The series released on July 10, 2025, worldwide on Netflix.

The series received average to positive reviews in the English-speaking world. Praise was widely directed at the worldbuilding, action, themes, and art direction, however Polygon and Ready Steady Cut criticized the young adult tone and underuse of the premise.

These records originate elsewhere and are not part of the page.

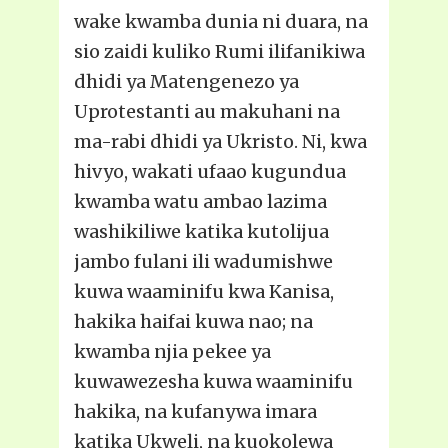
wake kwamba dunia ni duara, na
sio zaidi kuliko Rumi ilifanikiwa
dhidi ya Matengenezo ya
Uprotestanti au makuhani na
ma-rabi dhidi ya Ukristo. Ni, kwa
hivyo, wakati ufaao kugundua
kwamba watu ambao lazima
washikiliwe katika kutolijua
jambo fulani ili wadumishwe
kuwa waaminifu kwa Kanisa,
hakika haifai kuwa nao; na
kwamba njia pekee ya
kuwawezesha kuwa waaminifu
hakika, na kufanywa imara
katika Ukweli, na kuokolewa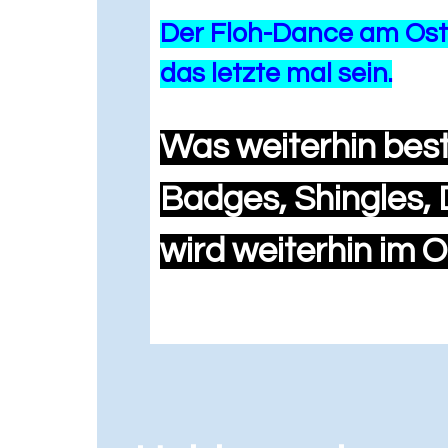
Der Floh-Dance am Ost
das letzte mal sein.
Was weiterhin beste
Badges, Shingles, 
wird weiterhin im 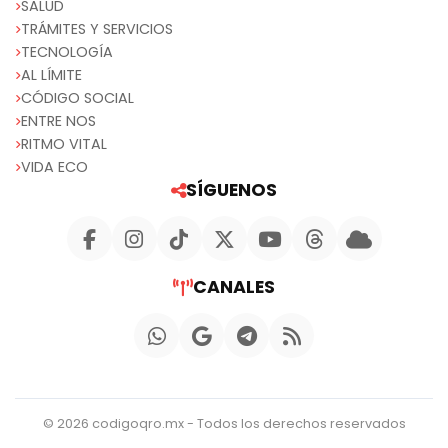
SALUD
TRÁMITES Y SERVICIOS
TECNOLOGÍA
AL LÍMITE
CÓDIGO SOCIAL
ENTRE NOS
RITMO VITAL
VIDA ECO
SÍGUENOS
CANALES
© 2026 codigoqro.mx - Todos los derechos reservados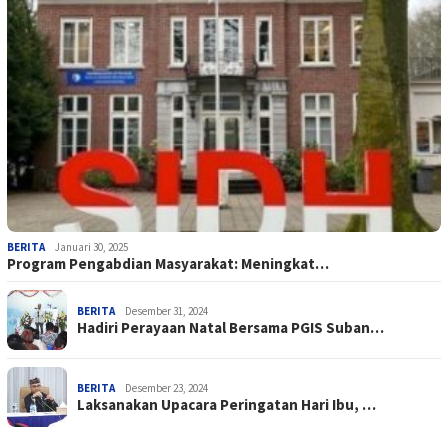
BERITA
Januari 30, 2025
Program Pengabdian Masyarakat: Meningkat…
BERITA
Desember 31, 2024
Hadiri Perayaan Natal Bersama PGIS Suban…
BERITA
Desember 23, 2024
Laksanakan Upacara Peringatan Hari Ibu, …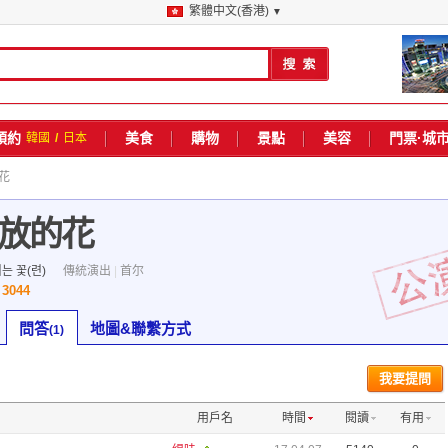
繁體中文(香港)
▼
預約
美食
購物
景點
美容
門票·城
韓國
/
日本
花
放的花
는 꽃(련)
傳統演出
|
首尔
3044
數
問答
地圖&聯繫方式
(1)
我要提問
用戶名
時間
閱讀
有用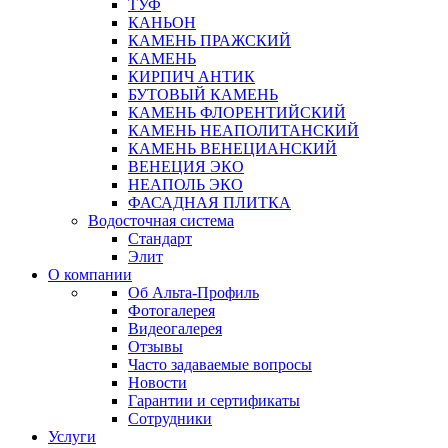
ТУФ
КАНЬОН
КАМЕНЬ ПРАЖСКИЙ
КАМЕНЬ
КИРПИЧ АНТИК
БУТОВЫЙ КАМЕНЬ
КАМЕНЬ ФЛОРЕНТИЙСКИЙ
КАМЕНЬ НЕАПОЛИТАНСКИЙ
КАМЕНЬ ВЕНЕЦИАНСКИЙ
ВЕНЕЦИЯ ЭКО
НЕАПОЛЬ ЭКО
ФАСАДНАЯ ПЛИТКА
Водосточная система
Стандарт
Элит
О компании
Об Альта-Профиль
Фотогалерея
Видеогалерея
Отзывы
Часто задаваемые вопросы
Новости
Гарантии и сертификаты
Сотрудники
Услуги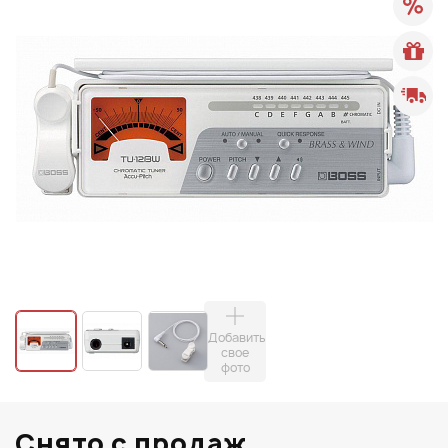
Добавить
свое
фото
Снято с продаж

Gizmodo, calling the anime "imperfect" and criticizing animation that "may occasionally falter", still praised it for rising "above its visual shortcomings".

IGNs Kristen Carey lauded the series as a potential "modern classic", comparing the animation and setting to that of Studio Ghibli. Carey noted the explicitly queer characterization of Sharp towards the latter portion of the series, where they choose to maintain their more masculine identity even after their assigned gender is revealed.

Mir Fantastiki claimed that the adaptation lacks "the craziness that made the book so appealing", however concluded that it was "heartfelt and engaging" and "a largely faithful adaptation".